**TASK GOAL**
Reproduce the lines of the listing verbatim, from its first line through the line containing "798.1], [0, 0, 1]] dist [-0.006765, 0.000013]", with both of those lines included.

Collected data
┄┄┄┄┄┄┄┄┄┄
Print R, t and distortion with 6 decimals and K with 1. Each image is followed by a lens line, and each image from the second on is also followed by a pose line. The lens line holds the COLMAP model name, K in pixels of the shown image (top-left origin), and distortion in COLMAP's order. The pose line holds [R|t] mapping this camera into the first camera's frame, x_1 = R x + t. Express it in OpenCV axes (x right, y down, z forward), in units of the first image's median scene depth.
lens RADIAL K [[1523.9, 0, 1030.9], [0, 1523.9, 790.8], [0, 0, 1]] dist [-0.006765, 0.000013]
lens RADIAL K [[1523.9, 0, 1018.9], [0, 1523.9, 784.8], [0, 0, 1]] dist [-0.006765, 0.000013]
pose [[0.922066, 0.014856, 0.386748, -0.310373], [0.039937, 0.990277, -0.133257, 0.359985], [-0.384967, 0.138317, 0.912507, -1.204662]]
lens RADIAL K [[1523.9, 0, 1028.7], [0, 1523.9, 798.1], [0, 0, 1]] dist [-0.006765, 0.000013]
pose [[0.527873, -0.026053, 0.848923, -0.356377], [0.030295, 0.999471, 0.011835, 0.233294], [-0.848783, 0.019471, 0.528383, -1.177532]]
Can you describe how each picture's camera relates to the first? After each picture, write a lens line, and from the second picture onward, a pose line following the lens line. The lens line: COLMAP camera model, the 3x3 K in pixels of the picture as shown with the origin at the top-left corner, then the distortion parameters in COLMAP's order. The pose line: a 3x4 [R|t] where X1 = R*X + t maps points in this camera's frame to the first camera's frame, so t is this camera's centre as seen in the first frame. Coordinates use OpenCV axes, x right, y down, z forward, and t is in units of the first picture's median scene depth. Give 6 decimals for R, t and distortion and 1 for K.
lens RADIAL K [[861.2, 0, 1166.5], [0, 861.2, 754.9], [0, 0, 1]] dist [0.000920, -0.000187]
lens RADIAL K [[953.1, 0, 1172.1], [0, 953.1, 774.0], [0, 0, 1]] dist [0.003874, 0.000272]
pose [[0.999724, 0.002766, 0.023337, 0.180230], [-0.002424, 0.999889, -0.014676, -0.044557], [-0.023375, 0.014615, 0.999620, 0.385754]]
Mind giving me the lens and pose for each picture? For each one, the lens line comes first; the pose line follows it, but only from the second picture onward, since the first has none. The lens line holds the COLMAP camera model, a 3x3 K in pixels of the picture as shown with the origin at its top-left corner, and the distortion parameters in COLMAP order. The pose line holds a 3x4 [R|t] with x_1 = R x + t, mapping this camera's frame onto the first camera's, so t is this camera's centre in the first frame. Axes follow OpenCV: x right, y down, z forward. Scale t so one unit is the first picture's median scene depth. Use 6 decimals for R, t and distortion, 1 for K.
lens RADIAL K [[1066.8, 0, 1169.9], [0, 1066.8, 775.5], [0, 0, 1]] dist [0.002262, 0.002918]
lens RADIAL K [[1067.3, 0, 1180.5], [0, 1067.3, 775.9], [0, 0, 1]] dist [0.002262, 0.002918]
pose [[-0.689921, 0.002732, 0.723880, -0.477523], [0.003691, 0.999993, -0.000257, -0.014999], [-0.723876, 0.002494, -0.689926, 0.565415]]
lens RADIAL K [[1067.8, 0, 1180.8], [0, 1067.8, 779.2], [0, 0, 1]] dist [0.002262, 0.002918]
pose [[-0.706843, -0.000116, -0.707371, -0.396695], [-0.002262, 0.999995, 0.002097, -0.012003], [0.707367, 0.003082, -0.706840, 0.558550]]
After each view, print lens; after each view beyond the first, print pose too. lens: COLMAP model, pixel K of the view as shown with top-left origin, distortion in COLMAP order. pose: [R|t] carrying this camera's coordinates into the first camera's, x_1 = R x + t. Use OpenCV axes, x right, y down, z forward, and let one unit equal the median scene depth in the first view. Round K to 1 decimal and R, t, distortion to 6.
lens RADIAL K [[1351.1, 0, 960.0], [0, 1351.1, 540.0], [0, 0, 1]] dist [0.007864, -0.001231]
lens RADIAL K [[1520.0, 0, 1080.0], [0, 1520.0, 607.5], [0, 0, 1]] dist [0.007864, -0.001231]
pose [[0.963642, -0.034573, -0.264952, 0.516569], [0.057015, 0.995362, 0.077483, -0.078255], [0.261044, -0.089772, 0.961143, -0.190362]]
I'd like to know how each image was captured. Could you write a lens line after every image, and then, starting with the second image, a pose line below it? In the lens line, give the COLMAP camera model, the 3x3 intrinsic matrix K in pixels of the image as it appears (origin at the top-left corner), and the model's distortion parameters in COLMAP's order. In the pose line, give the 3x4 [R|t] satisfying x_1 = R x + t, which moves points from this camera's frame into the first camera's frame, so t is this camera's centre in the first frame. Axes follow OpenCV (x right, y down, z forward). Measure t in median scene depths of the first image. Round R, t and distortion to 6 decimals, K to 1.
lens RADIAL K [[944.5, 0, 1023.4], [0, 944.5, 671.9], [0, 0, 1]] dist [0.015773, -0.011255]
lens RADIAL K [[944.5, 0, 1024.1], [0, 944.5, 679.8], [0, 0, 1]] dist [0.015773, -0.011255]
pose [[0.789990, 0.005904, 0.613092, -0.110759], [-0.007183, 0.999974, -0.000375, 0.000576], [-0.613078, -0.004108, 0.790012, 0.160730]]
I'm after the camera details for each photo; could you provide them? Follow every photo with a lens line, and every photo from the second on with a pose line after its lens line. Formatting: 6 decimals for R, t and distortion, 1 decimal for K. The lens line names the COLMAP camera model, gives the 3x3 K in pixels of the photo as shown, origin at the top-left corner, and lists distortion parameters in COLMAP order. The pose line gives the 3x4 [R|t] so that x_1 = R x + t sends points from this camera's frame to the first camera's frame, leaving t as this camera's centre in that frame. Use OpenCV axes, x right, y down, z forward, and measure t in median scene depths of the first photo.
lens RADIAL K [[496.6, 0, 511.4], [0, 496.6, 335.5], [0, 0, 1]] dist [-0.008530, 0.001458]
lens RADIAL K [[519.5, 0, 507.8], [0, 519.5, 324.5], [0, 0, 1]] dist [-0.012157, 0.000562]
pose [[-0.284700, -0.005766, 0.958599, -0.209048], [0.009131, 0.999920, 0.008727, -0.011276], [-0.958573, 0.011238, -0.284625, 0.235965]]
┄┄┄┄┄┄┄┄┄┄
**TASK SOLUTION**
Print R, t and distortion with 6 decimals and K with 1. Each image is followed by a lens line, and each image from the second on is also followed by a pose line. The lens line holds the COLMAP model name, K in pixels of the shown image (top-left origin), and distortion in COLMAP's order. The pose line holds [R|t] mapping this camera into the first camera's frame, x_1 = R x + t. Express it in OpenCV axes (x right, y down, z forward), in units of the first image's median scene depth.
lens RADIAL K [[1523.9, 0, 1030.9], [0, 1523.9, 790.8], [0, 0, 1]] dist [-0.006765, 0.000013]
lens RADIAL K [[1523.9, 0, 1018.9], [0, 1523.9, 784.8], [0, 0, 1]] dist [-0.006765, 0.000013]
pose [[0.922066, 0.014856, 0.386748, -0.310373], [0.039937, 0.990277, -0.133257, 0.359985], [-0.384967, 0.138317, 0.912507, -1.204662]]
lens RADIAL K [[1523.9, 0, 1028.7], [0, 1523.9, 798.1], [0, 0, 1]] dist [-0.006765, 0.000013]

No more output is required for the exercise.